The Via delle Belle Donne is a narrow street running south east away from the cathedral piazza of Santa Maria Novella. The small but perfectly formed restaurant Belle Donne can be found about halfway down the street.
There is nothing showy about this little place. The single room interior is reached through a low doorway. It is crammed with long tables - patrons get seated wherever they can find space. We took the last table on the narrow terrazzo – an intimate space to say the least. The outside seating consists of low, unforgiving wooden benches with a table that’s only slightly higher. If you have any thighs to speak of whatsoever you will not find these tables a comfortable choice! If you squirm round a bit you’ll be just fine.
This isn’t a restaurant geared towards the tourist market – it is an authentic, ‘local’ kind of place. The menu comes on a photocopied piece of paper and you’ll have to do without a handy English translation. I find this adds a degree of pleasant trepidation to the ordering process ever since ordering a plate of tripe adorned with a boiled potato in Barcelona. There are plenty of things that aren’t in the average phrasebook but sound a bit like shellfish or ‘some kind of meat’. In preparation we ordered a large carafe of the vino del casa just in case some anaesthetising was needed later.
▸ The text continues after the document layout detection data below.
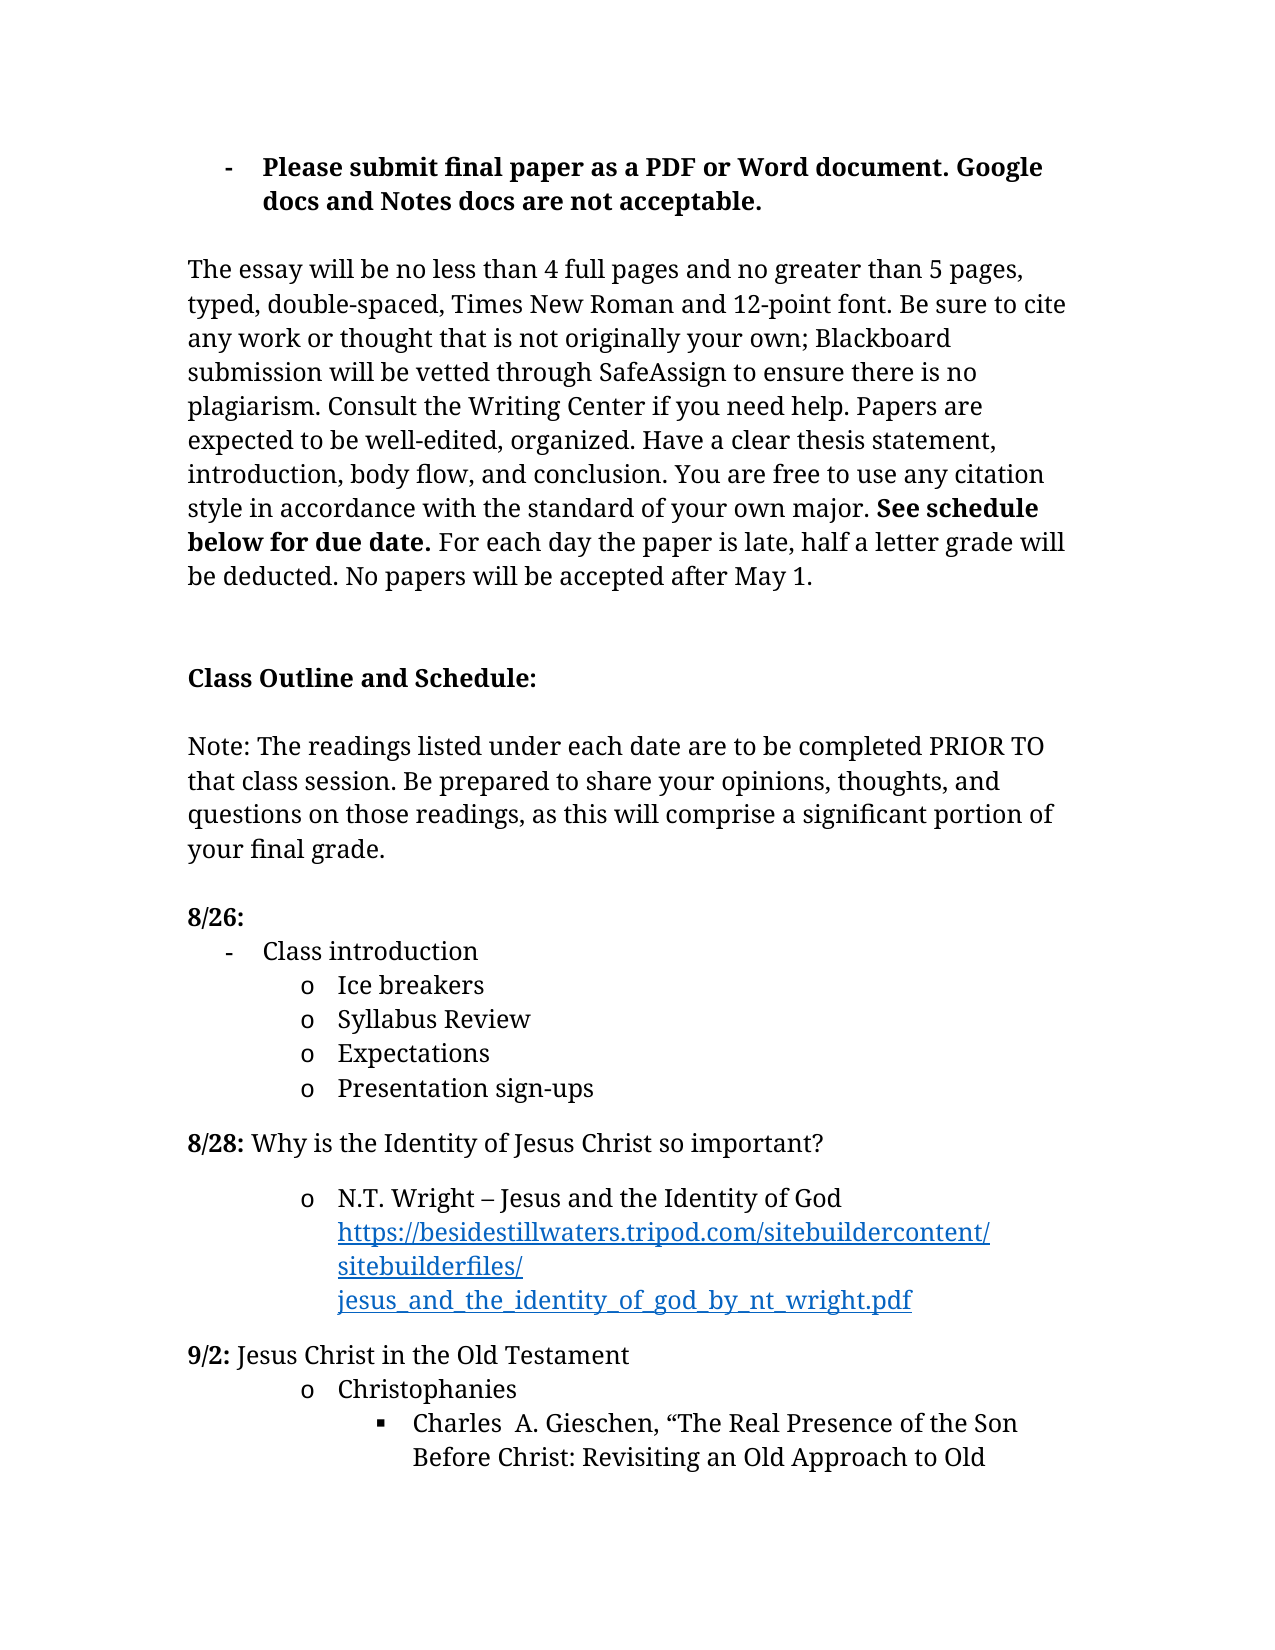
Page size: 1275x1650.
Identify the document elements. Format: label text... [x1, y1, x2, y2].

list Christophanies [300, 1372, 1087, 1406]
list Presentation sign-ups [300, 1070, 1087, 1104]
text 9/2: Jesus Christ in the Old Testament [187, 1338, 1087, 1372]
text Class Outline and Schedule: [187, 661, 1087, 695]
list https://besidestillwaters.tripod.com/sitebuildercontent/sitebuilderfiles/jesus_and_the_identity_of_god_by_nt_wright.pdf [337, 1214, 1087, 1317]
list Expectations [300, 1036, 1087, 1070]
list Syllabus Review [300, 1002, 1087, 1036]
list N.T. Wright – Jesus and the Identity of God [300, 1180, 1087, 1214]
text The essay will be no less than 4 full pages and no greater than 5 pages, typed, double-spaced, Times New Roman and 12-point font. Be sure to cite any work or thought that is not originally your own; Blackboard submission will be vetted through SafeAssign to ensure there is no plagiarism. Consult the Writing Center if you need help. Papers are expected to be well-edited, organized. Have a clear thesis statement, introduction, body flow, and conclusion. You are free to use any citation style in accordance with the standard of your own major. See schedule below for due date. For each day the paper is late, half a letter grade will be deducted. No papers will be accepted after May 1. [187, 252, 1087, 593]
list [375, 1406, 1087, 1474]
list Class introduction [225, 933, 1087, 967]
text 8/26: [187, 899, 1087, 933]
list Ice breakers [300, 967, 1087, 1002]
text 8/28: Why is the Identity of Jesus Christ so important? [187, 1125, 1087, 1159]
text Note: The readings listed under each date are to be completed PRIOR TO that class session. Be prepared to share your opinions, thoughts, and questions on those readings, as this will comprise a significant portion of your final grade. [187, 729, 1087, 865]
list Please submit final paper as a PDF or Word document. Google docs and Notes docs are not acceptable. [225, 150, 1087, 218]
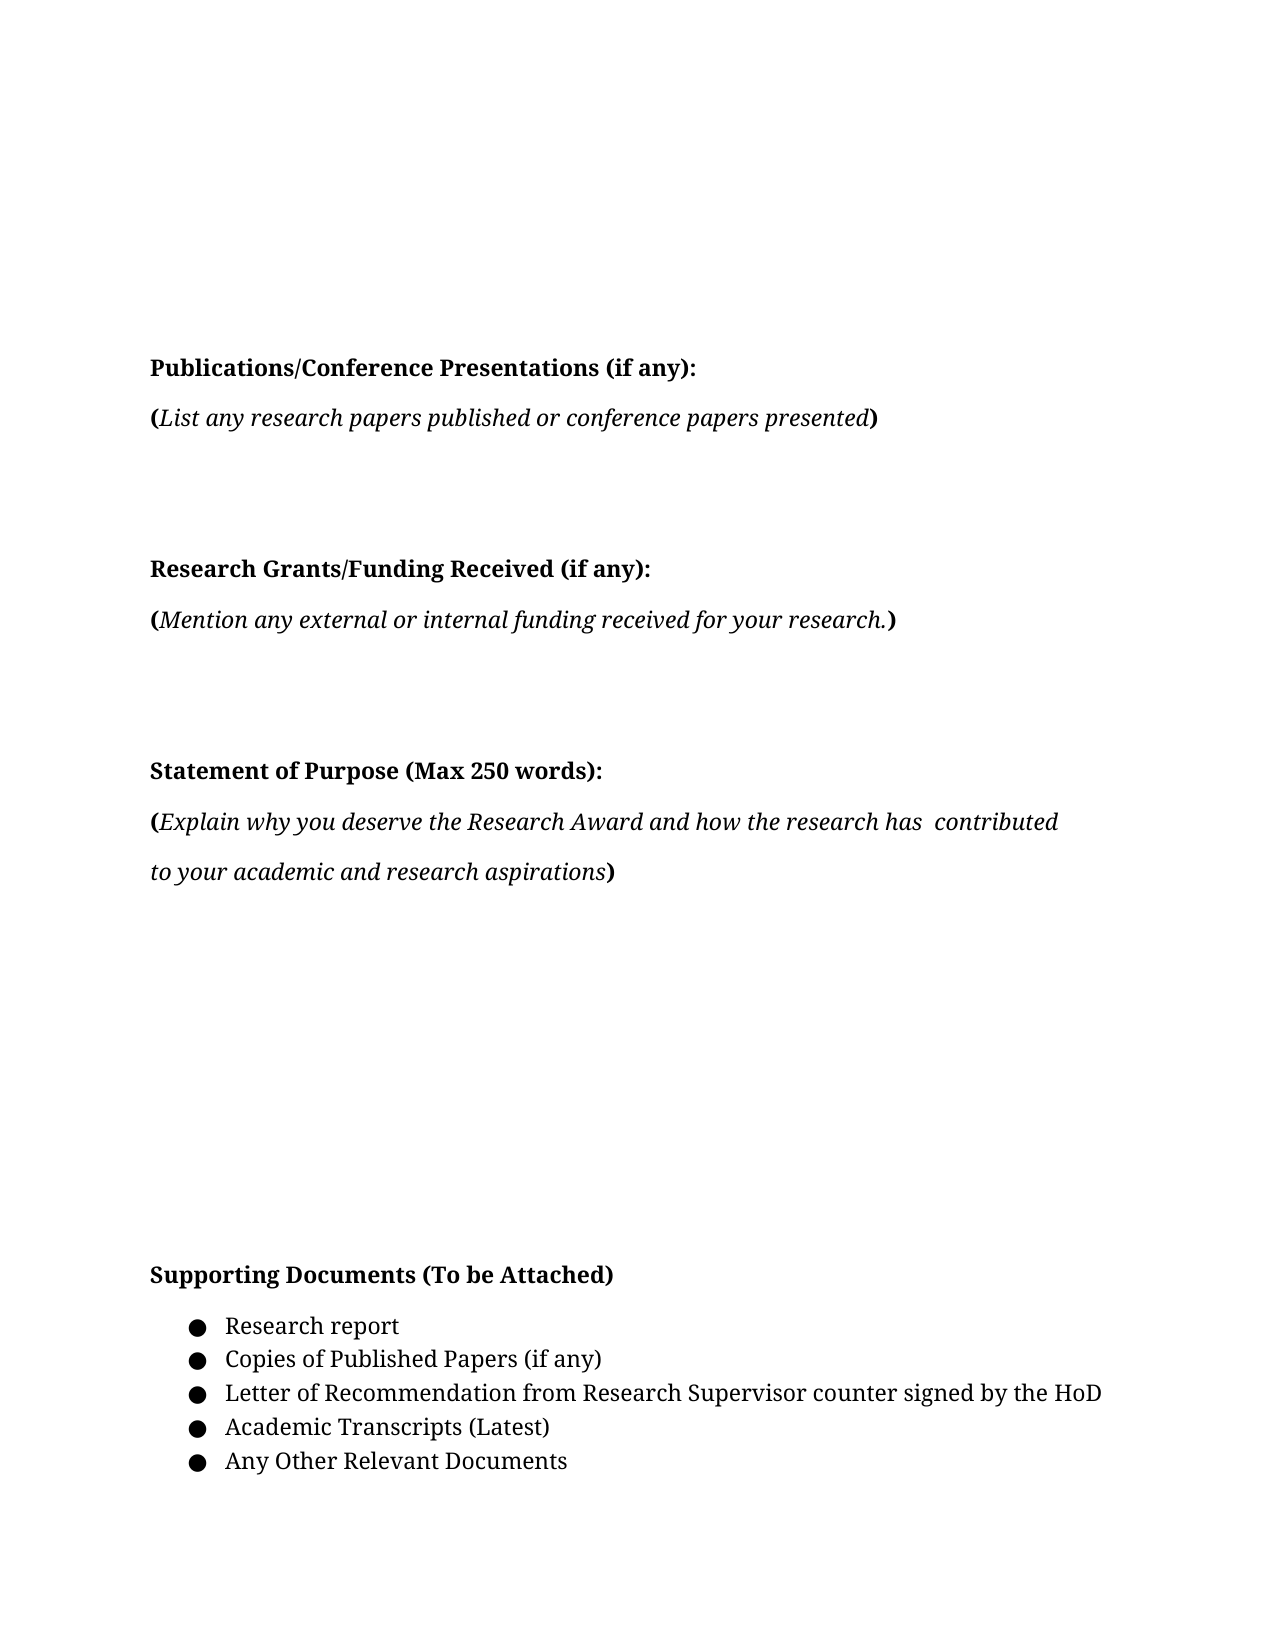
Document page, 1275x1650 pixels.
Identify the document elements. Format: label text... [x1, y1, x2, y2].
We shouldn’t have worried, our meals were delicious. The safely translated mozzarella and tomato salad was as fresh and delicate as you would wish while the Blonde’s gamborinetti were as prawn-like as anticipated. I followed up with some cheeky little polpettine (meatballs) in a spicy tomato sauce – very tasty although the accompanying pattatine took some patience to wait for. The Blonde was slightly less impressed with her cuttlefish and spinach and I caught her gazing longingly at my meatballs on more than one occasion. Newlyweds, huh?
We lingered late into the evening over crème caramel and coffee. It is the sort of place that makes you want to do that sort of thing. I really loved this place: bustling, atmospheric and authentic. The staff makes you feel at ease through the language barrier and it won’t break the bank either.